Beulah hesitated no longer. Mrs. Graham met her at the door, and greeted her more cordially than she had done on any previous occasion. She looked anxious and weary, and said, as she led the way to her daughter's apartment:

"We are quite uneasy about Cornelia; you will find her sadly altered." She ushered Beulah into the room, then immediately withdrew.

Cornelia was propped up by cushions and pillows in her easy-chair; her head was thrown back, and her gaze appeared to be riveted on a painting which hung opposite. Beulah stood beside her a moment, unnoticed, and saw with painful surprise the ravages which disease had made in the once beautiful face and queenly form. The black, shining hair was cut short, and clustered in thick, wavy locks about the wan brow, now corrugated as by some spasm of pain. The cheeks were hollow and ghastly pale; the eyes sunken, but unnaturally large and brilliant; and the colorless lips compressed as though to bear habitual suffering. Her wasted hands, grasping the arms of the chair, might have served as a model for a statue of death, so thin, pale, almost transparent. Beulah softly touched one of them, and said:

"Cornelia, you wished to see me."

The invalid looked at her intently, and smiled.
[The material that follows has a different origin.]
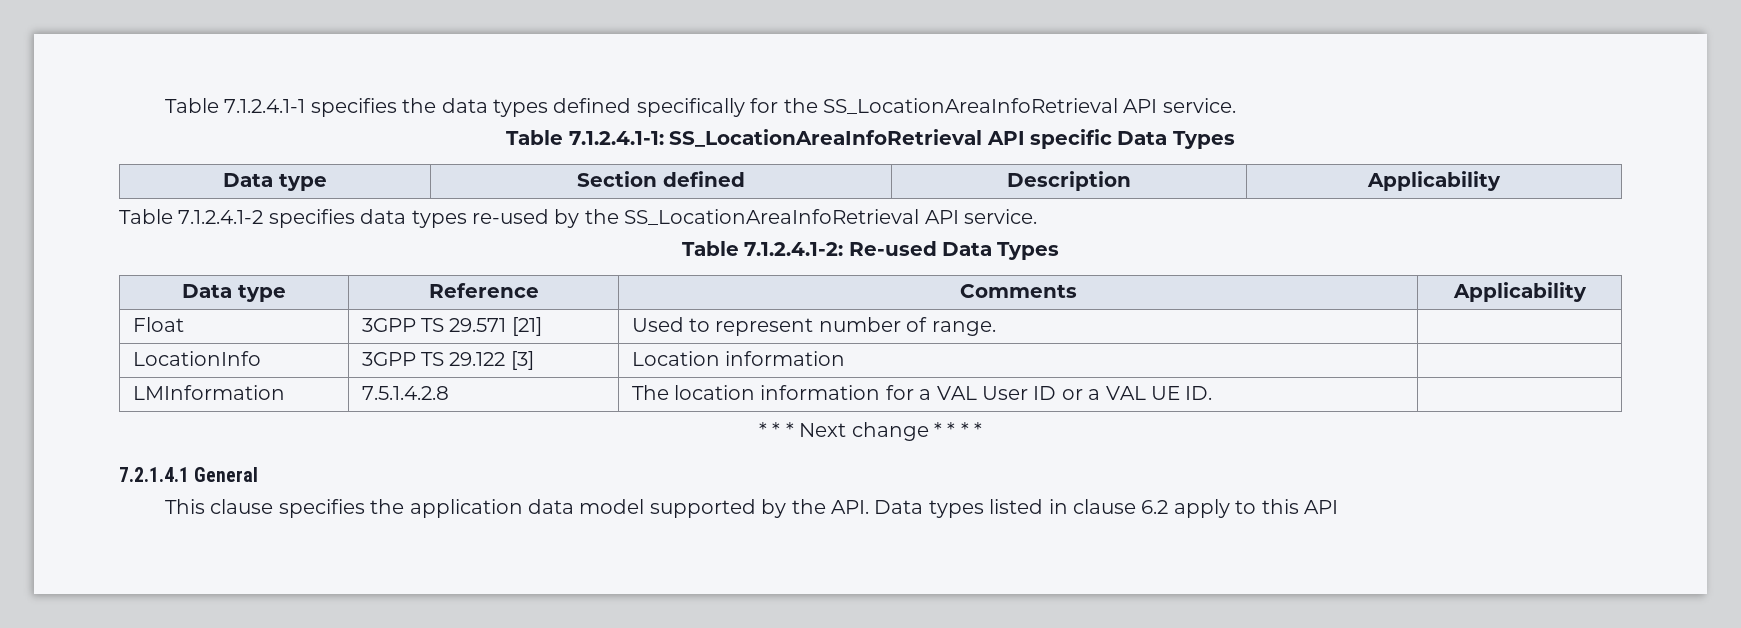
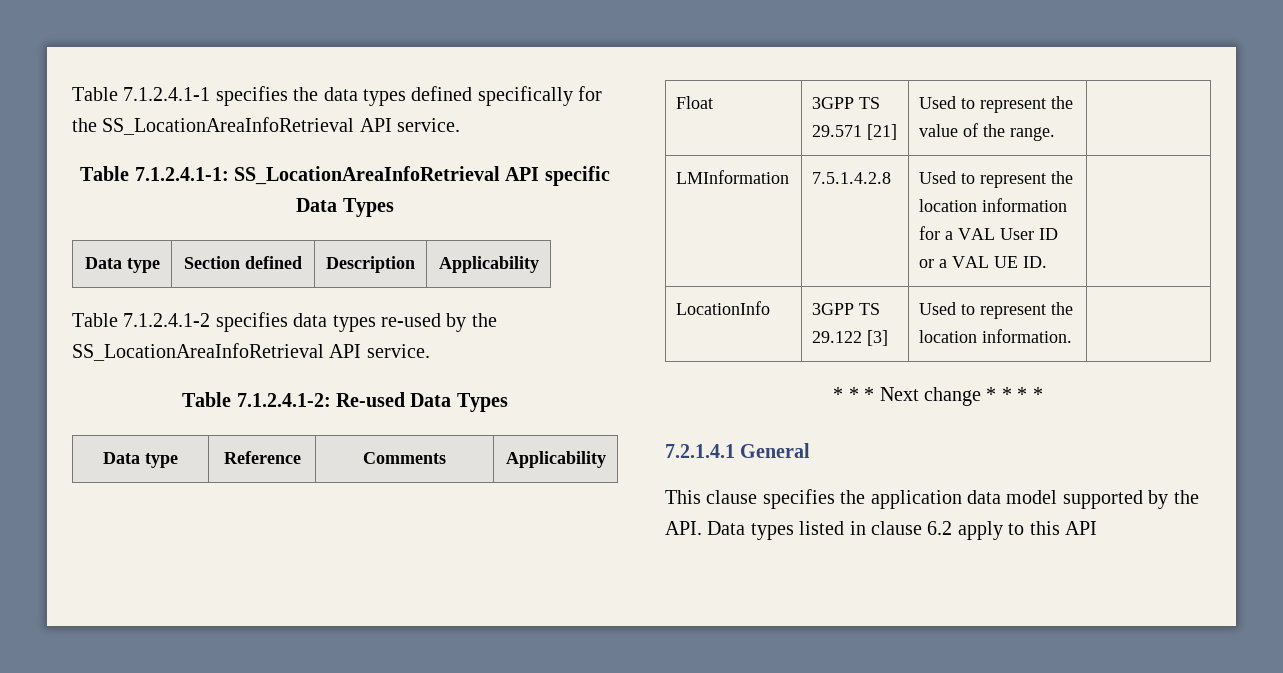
[818,317,996,336] [132,351,261,366] [361,351,534,370] [631,351,845,366] [132,385,285,400] [361,386,449,400] [631,385,669,400] number of range. | // LocationInfo | 3GPP TS 29.122 [3] | Location information | // LMInformation | 7.5.1.4.2.8 | The -> [1051,96,1074,109] [919,123,1056,141] [676,170,790,184] [812,172,892,184] [919,171,1074,188] the value of the range. | // LMInformation | 7.5.1.4.2.8 | Used to represent the
(1213, 393) none -> [676,301,771,315] [812,303,881,315] [812,330,889,346] [919,302,1074,319] [919,329,1073,343] // LocationInfo | 3GPP TS 29.122 [3] | Used to represent the location information. |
"I thought you would come. Ah, Beulah, do you recognize this wreck as your former friend?"

"I was not prepared to find you so changed; for until this afternoon I was not aware your trip had been so fruitless. Do you suffer much?"

"Suffer! Yes; almost all the time. But it is not the bodily torture that troubles me so much—I could bear that in silence. It is my mind, Beulah; my mind."

She pointed to a chair; Beulah drew it near her, and Cornelia continued:

"I thought I should die suddenly; but it is to be otherwise The torture is slow, lingering. I shall never leave this house again, except to go to my final home. Beulah, I have wanted to see you very much; I thought you would hear of my illness and come. How calm and pale you are! Give me your hand. Ah, cool and pleasant; mine parched with fever. And you have a little home of your own, I hear. How have things gone with you since we parted? Are you happy?"